Ci è voluto qualche giorno, ma è arrivata la replica dei piloti Ferrari alle critiche di Elkann che aveva chiesto loro di «parlare di meno e concentrarsi sulla guida». Charles Leclerc ha raccontato di essere stato avvisato personalmente dal presidente prima che rendesse pubbliche le sue osservazioni, spiegando che «John mi ha avvisato del messaggio che avrebbe mandato, vuole il massimo per la Ferrari, e anch’io». Il monegasco, alla sua settima stagione in rosso, ha descritto Elkann come una figura trasparente: «John è sempre stato onesto con me, un aspetto non comune, molto raro. Quando crede che abbia fatto qualcosa di sbagliato o che qualcuno nel team abbia fatto qualcosa di sbagliato, non ha problemi a dirlo». A suo giudizio, lo spirito del messaggio era chiaro: «Ha sottolineato che dobbiamo fare di più, e questo è chiaro a tutti. Ciò che conta per me è l’intento positivo, ed è per questo che sono d’accordo.

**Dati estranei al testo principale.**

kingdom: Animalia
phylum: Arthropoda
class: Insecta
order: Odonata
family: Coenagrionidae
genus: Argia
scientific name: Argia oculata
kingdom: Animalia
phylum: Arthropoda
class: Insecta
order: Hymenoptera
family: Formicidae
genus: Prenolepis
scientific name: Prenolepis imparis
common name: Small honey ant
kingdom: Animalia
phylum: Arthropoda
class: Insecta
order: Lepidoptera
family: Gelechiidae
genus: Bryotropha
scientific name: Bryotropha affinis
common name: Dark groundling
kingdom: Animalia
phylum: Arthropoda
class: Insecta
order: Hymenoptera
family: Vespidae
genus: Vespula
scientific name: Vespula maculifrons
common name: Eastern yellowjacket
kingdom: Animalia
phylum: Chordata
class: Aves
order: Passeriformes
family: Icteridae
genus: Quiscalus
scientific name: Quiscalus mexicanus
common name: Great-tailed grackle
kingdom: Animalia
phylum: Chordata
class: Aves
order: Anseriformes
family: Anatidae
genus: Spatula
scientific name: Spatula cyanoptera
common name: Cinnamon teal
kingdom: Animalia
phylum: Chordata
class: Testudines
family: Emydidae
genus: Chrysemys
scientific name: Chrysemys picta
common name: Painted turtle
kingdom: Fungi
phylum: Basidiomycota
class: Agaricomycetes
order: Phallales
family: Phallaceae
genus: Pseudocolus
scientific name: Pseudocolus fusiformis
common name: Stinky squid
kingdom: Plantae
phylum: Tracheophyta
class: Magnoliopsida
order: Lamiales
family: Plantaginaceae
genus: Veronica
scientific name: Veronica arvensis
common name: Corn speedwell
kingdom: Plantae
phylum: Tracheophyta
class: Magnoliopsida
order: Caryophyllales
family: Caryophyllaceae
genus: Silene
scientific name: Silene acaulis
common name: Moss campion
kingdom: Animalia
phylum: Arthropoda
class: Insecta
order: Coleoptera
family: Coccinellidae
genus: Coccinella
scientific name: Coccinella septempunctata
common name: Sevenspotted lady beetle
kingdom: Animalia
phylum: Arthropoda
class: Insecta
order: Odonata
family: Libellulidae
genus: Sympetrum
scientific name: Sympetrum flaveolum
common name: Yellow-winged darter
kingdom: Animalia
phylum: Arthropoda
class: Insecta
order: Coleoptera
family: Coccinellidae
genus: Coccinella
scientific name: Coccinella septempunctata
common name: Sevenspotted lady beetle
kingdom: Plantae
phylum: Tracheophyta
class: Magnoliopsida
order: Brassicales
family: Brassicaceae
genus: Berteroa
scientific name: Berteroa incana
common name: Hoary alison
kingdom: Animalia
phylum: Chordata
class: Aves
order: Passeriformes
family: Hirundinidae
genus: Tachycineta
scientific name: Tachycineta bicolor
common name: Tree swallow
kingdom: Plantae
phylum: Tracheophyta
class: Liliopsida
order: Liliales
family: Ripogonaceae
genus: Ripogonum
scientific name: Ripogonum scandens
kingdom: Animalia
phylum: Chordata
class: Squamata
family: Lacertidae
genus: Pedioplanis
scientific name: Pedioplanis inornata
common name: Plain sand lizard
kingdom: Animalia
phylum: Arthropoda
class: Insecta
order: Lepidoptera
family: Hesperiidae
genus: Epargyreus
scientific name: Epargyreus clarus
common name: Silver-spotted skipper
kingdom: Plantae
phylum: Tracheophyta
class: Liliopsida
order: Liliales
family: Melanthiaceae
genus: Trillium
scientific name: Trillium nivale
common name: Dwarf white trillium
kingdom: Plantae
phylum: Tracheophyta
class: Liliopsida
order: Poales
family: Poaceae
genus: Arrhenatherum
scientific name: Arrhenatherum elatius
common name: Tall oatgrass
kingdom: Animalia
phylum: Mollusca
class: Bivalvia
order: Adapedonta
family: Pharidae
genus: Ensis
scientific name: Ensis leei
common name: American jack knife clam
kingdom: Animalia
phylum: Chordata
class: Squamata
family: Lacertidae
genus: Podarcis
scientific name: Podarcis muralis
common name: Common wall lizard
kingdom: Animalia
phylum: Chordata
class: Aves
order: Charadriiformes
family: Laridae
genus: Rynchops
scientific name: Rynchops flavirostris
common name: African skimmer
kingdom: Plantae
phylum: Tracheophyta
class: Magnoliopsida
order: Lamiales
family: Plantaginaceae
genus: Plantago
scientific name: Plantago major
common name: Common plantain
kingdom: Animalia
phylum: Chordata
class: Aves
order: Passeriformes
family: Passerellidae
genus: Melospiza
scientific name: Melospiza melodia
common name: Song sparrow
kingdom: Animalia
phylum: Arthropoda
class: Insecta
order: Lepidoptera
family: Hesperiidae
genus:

John è una persona molto ambiziosa e vuole spingere tutti per arrivare ad ottenere i massimi risultati. Ama la Ferrari, io amo la Ferrari, tutti noi amiamo la Ferrari e cerchiamo di dare il massimo in ogni situazione».

Hamilton: «Mi sveglio pensando a come migliorare e vado a dormire con lo stesso pensiero»

Lewis Hamilton, che sembrava essere il vero destinatario delle frasi di Elkann, ha reagito con tono sorpreso alle ricostruzioni circolate negli ultimi giorni. Il sette volte campione del mondo ha respinto l’idea di tensioni interne e ha ribadito la sua piena partecipazione al progetto tecnico: «Sono sempre disposto a fare meno attività media ma, scherzi a parte, non avverto che in Ferrari ci sia la ricerca di un colpevole, siamo tutti sulla stessa barca e tutti dobbiamo prenderci le nostre responsabilità». Hamilton ha spiegato: «Sono totalmente impegnato ad aiutare questa squadra a ricostruirsi e a crescere… Sono ancora al 100 per cento convinto e coinvolto nella scelta di approdare alla Ferrari. Non è stata una stagione facile, ma ho imparato e sono cresciuto moltissimo». Poi la risposta al presidente: «Mi sveglio pensando a come migliorare, vado a dormire con lo stesso pensiero e ci penso anche mentre dormo».